The landscape of Georgia is lush and beautiful with scenery that ranges from the flat swampland and gently rolling hills of the coastal plains in the south to the hills and valleys of the centrally-located Piedmont Plateau to the mountainous terrain of the Blue Ridge Mountains to the north.

Like many other states, Georgia has experienced its share of floods. In fact, it isn't uncommon for communities in the state to suffer some level of flooding whenever it rains. According to a report released in 2000 by Georgia's Emergency Management Agency, almost three-quarters of disaster-related losses since 1990 have been due to floods, with the total amount of damage reaching $2 billion.

Also like many other states, there isn't just one cause of floods, but rather different causes that, either together or on their own, wreak havoc.

Causes of Floods in Georgia

Rain

It may seem obvious to list rain as one of the causes of floods, but in Georgia, the top-occurring natural disasters are thunderstorms which can drop significant amounts of rainfall across the state and bring about widespread damage. Georgia experiences moderate-to-heavy levels of rainfall, with yearly totals ranging from 45 inches to 75 inches.

Additionally, Georgia is susceptible to hurricanes and tropical storms from both the Atlantic Ocean and the Gulf of Mexico during the June 1st to November 30th hurricane season.

Urban Floods

As its name implies, urban flooding occurs in urban areas where the natural vegetation has been replaced with man-made pavement and concrete, both of which are unable to absorb any water. So long as the drainage infrastructure is in good working condition, hasn't become blocked by debris or overloaded with excess water, flooding can be kept at bay. Once the drainage process is disrupted, however, flooding can become not only problematic, but potentially deadly.

Flash Floods

Flash floods occur rapidly, leaving little time for warning. They happen when an area is inundated with water in a very short amount of time, and they can occur in both urban and rural areas, putting every resident of the state at risk. Flood waters flow downhill, regardless of the type of flood, which makes anyone located in low-lying areas, near a water source such as a lake, river, or stream, or downstream from a dam most at risk. Additionally, any excess rain that falls in mountainous areas will quickly head downhill, especially if the ground is still winter-frozen or already in a state of oversaturation, pouring into and potentially overwhelming lakes, rivers, and streams, and turning them into deadly weapons.

River Flooding

As implied in the previous section, flash floods can lead to river floods, which have lent much to Georgia in the way of natural disasters. An example is 1994's Tropical Storm Alberto, whose rainfall resulted in river flooding among the worst Georgia has ever seen.

While river floods can happen at any time of year in Georgia, historically, the most common time for them to occur is between January and April, with the majority of them having occurred during March. At 21 locations in Georgia, an estimated 1,170 river floods occurred between 1975 and 2006, with 313 of them being substantial.

Dam Failure

There are over 100 dams across Georgia, making dam failure a concern for flooding. While catastrophic dam failures are rare, they can, and do, happen as seen by the failure of the Kelly Barnes Dam in 1977. Some causes of dam failure are construction or design flaws, poor or ineffective maintenance, erosion, or earthquakes.

Source data
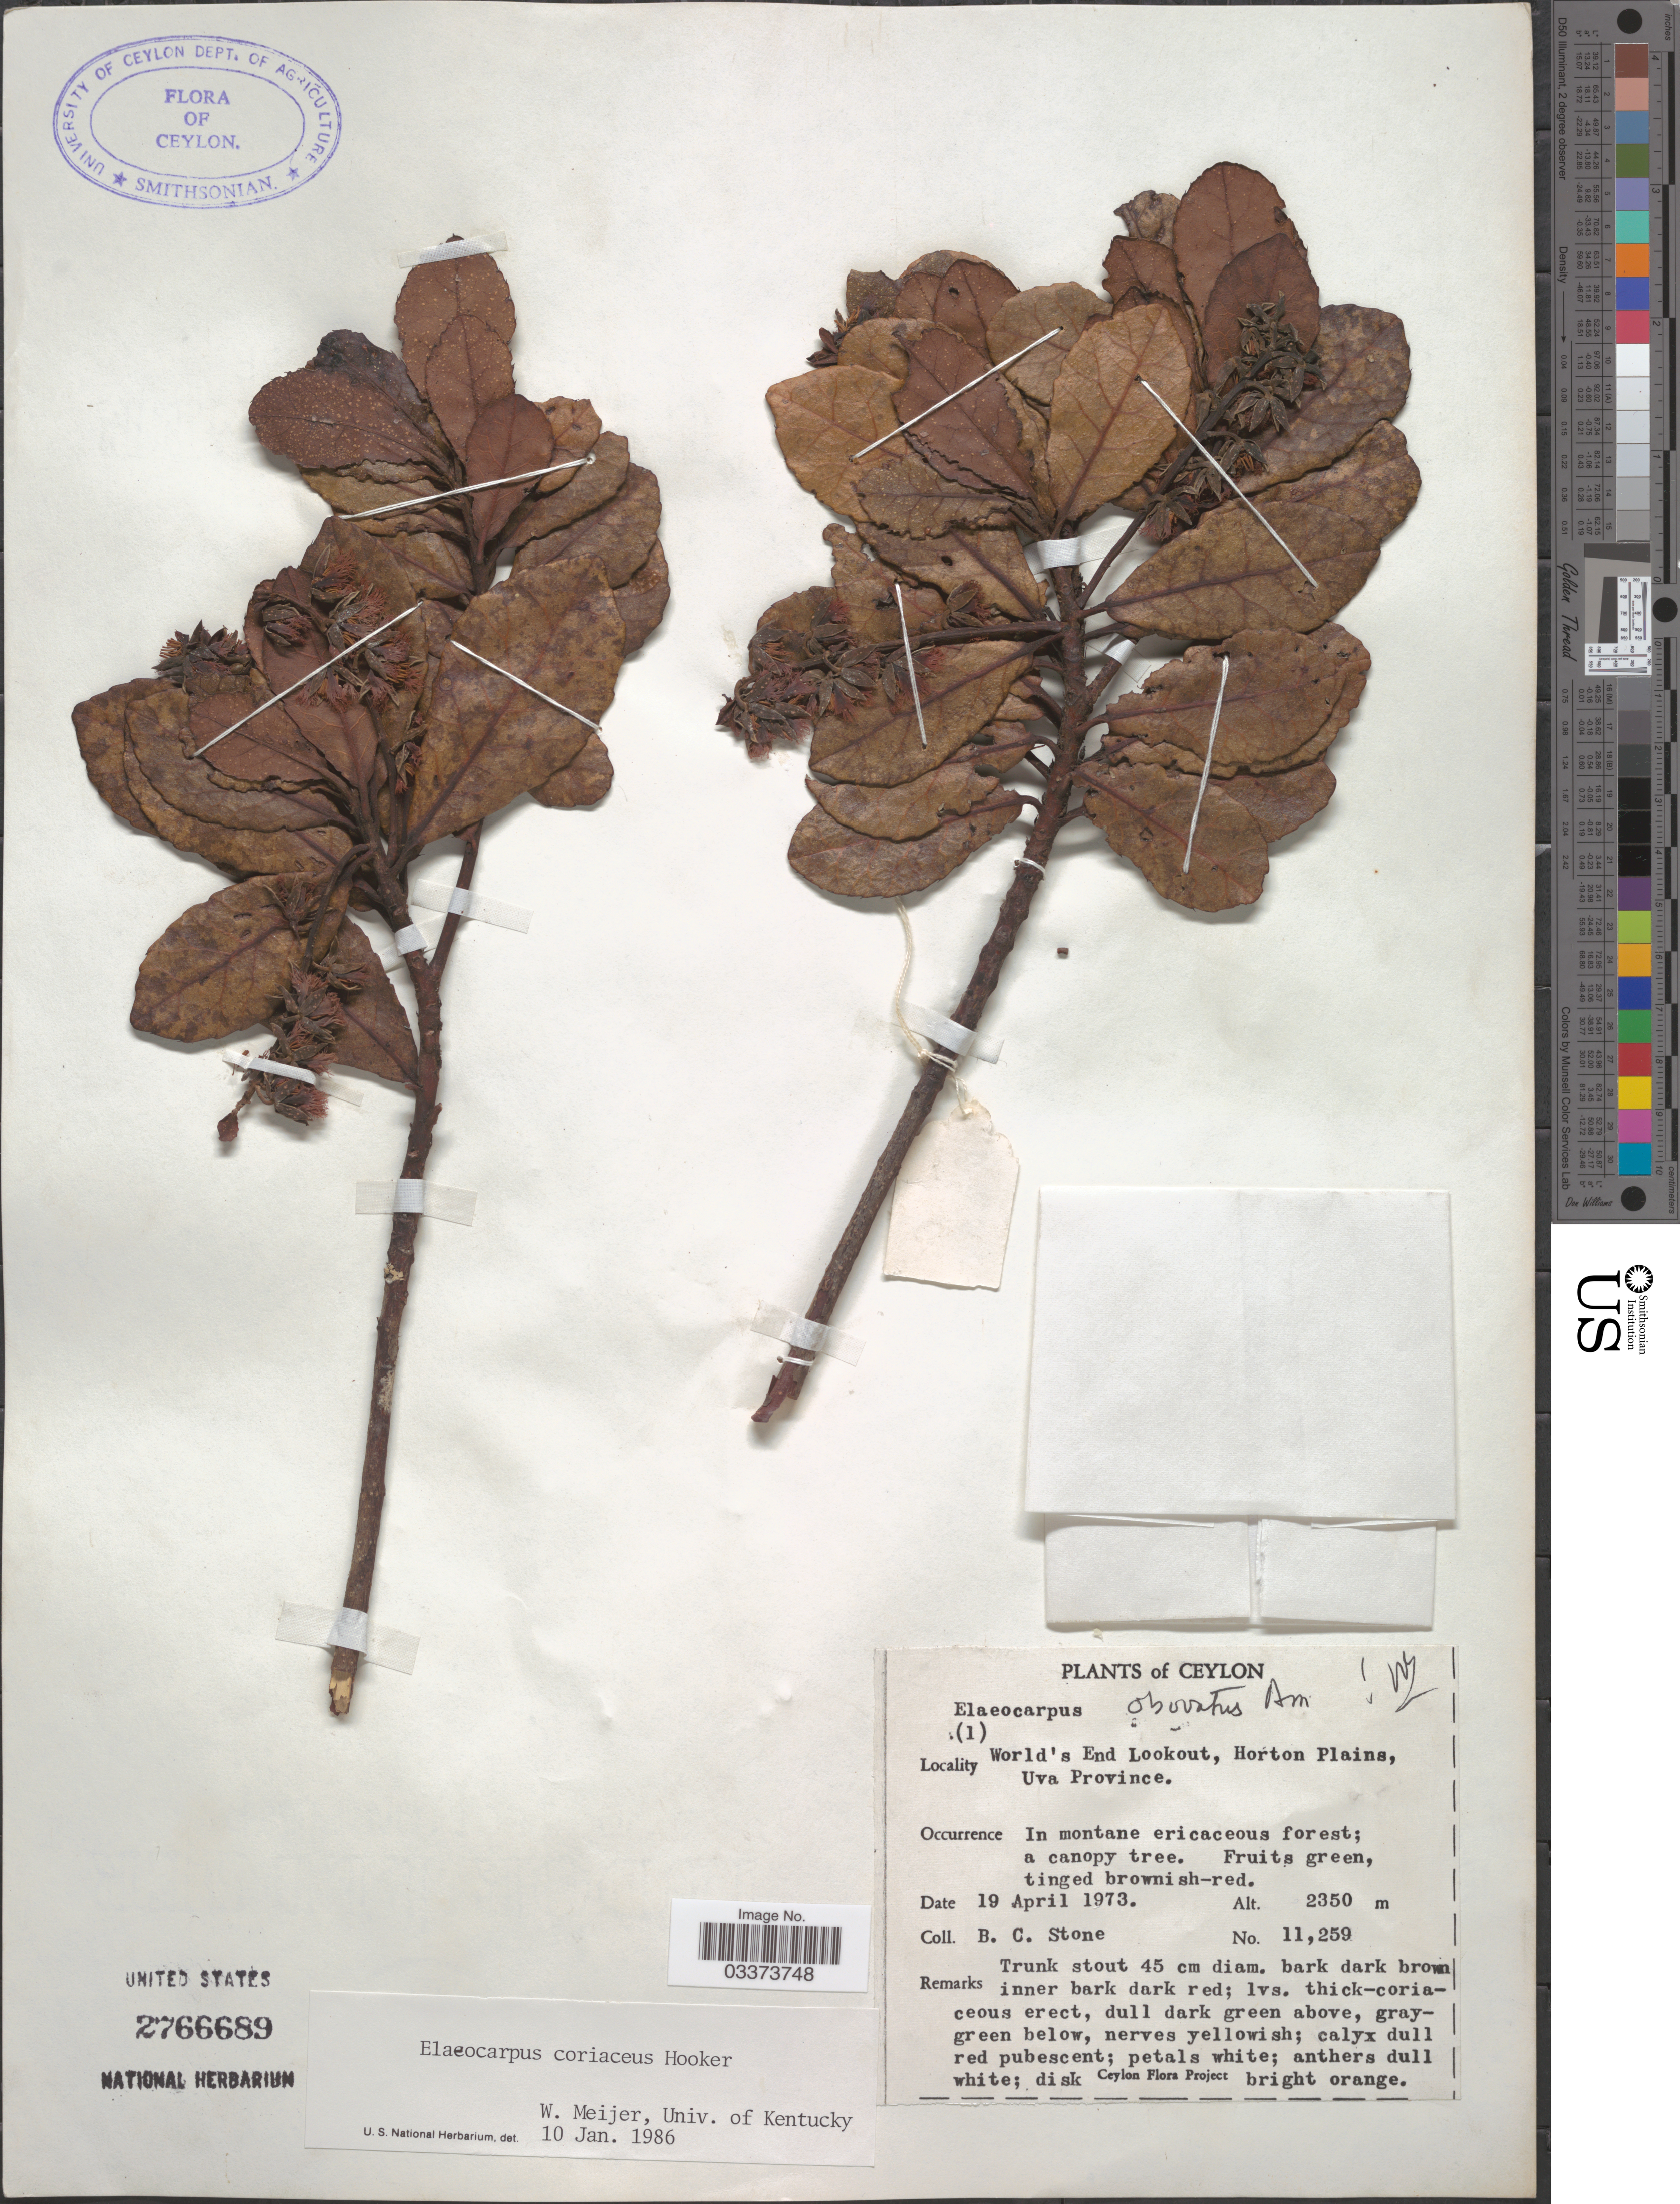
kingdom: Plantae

Given problem
Reproduce word for word the part of the Georgia flooding text that opens with the words containing "As implied in" and closes with "them being substantial.". None of the data is needed here.

Solved problem
As implied in the previous section, flash floods can lead to river floods, which have lent much to Georgia in the way of natural disasters. An example is 1994's Tropical Storm Alberto, whose rainfall resulted in river flooding among the worst Georgia has ever seen.

While river floods can happen at any time of year in Georgia, historically, the most common time for them to occur is between January and April, with the majority of them having occurred during March. At 21 locations in Georgia, an estimated 1,170 river floods occurred between 1975 and 2006, with 313 of them being substantial.